The upswing Australian housing finance commitments was paused in February as the value of borrower-accepted loans posted their first monthly decline since May. This was driven by a 1.8% fall in commitments to owner-occupiers, with declines recorded in both the upgrader (-4.5%) and first home buyer (-4.0%) segments. In contrast, investor commitments advanced for a 9th consecutive month with a 4.5% rise.
Housing Finance — February | By the numbers
- Housing finance commitments ($ value, ex-refinancing) declined for the first time in 9 months, softening by 0.4% in February to $28.6bn. This came after a 10.5% surge in January, while the annual pace moved a little higher to 48.8% from 44.3%.
- Owner-occupier commitments pulled back by 1.8%m/m to $21.7bn (prior 10.9%m/m) but are up by 55.2% over the year.
- Refinancing by owner-occupiers posted a 3rd consecutive double-digit month-on-month gain, rising by 11.1% to $8.6bn (21.0%yr).
- Investor commitments lifted by 4.5%m/m to $6.9bn (prior 9.4%m/m), driving annual growth up from 22.7% to 31.6% — a near 4-year high.
Housing Finance — February | The details
Policy support from low rates and government incentives since the onset of the pandemic have combined with reopening dynamics to drive an acceleration in housing finance activity from the second half of 2020. February's data reported a pause in this momentum, centred on the owner-occupiers.

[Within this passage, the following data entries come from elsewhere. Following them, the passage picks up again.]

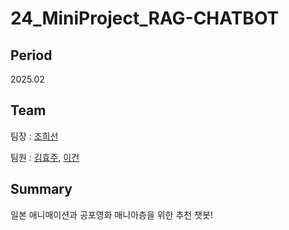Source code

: # 24_MiniProject_RAG-CHATBOT

## Period

2025.02

## Team

팀장 : [조희선](https://github.com/heesun22222)
  
  팀원 : [김효주](https://github.com/hyojoo209), [이건](https://github.com/thisgun2)

## Summary

일본 애니매이션과 공포영화 매니아층을 위한 추천 챗봇!



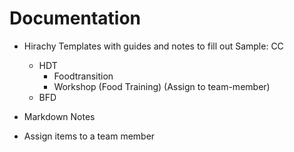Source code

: # Documentation


- Hirachy Templates with guides and notes to fill out
    Sample:
    CC
    - HDT 
        - Foodtransition
        - Workshop (Food Training) (Assign to team-member)
    - BFD

- Markdown Notes
- Assign items to a team member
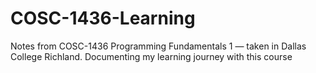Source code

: # COSC-1436-Learning
Notes from COSC-1436 Programming Fundamentals 1 — taken in Dallas College Richland. Documenting my learning journey with this course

Commitments to the segment fell 1.8% overall to $21.7bn (55.2%yr), with the declines being driven by upgraders (-4.5%) and first home buyers (-4.0%). Meanwhile, investor loans, which had a more delayed pick up initially, are now running very strongly elevating by a further 4.5% to $6.9bn (31.6%yr).
Reflecting the moves in commitments, loan approvals to owner-occupiers pulled back for both upgraders (-3.2%m/m) and first home buyers (-3.3%m/m). Construction-related approvals slowed to a 1.6% gain overall for its weakest month-on-month gain since the inception of the HomeBuilder policy. But with a month to go before the scheme ends it has already had a profund effect with approvals of this type up by more than 118% on a year earlier. Loan approvals for new construction are running at 166%yr while those for newly constructed homes are up 34%yr.
For the states, owner-occupier commitments fell in New South Wales (-4.9%m/m) and Queensland (-2.8%m/m), which more than offset gains across the rest of the nation. Weakness in first home buyer commitments was more spread out in the month, indicating the momentum is starting to fade; New South Wales -4.8%, Victoria -1.9%, Queensland -5.7% and Western Australia -5.5%. However, state-based investor commitments lifted further rising in all jurisidctions except in Tasmania.
Housing Finance — February | Insights
Momentum in the upswing in housing finance activity was paused in February due to a pullback in the owner-occupier segment from both upgraders and first home buyers. However, activity from investors lifted further. The upswing has pushed house prices higher with data from CoreLogic out earlier today reporting the fastst month-month gain nationally in March of 2.8% since late 1988.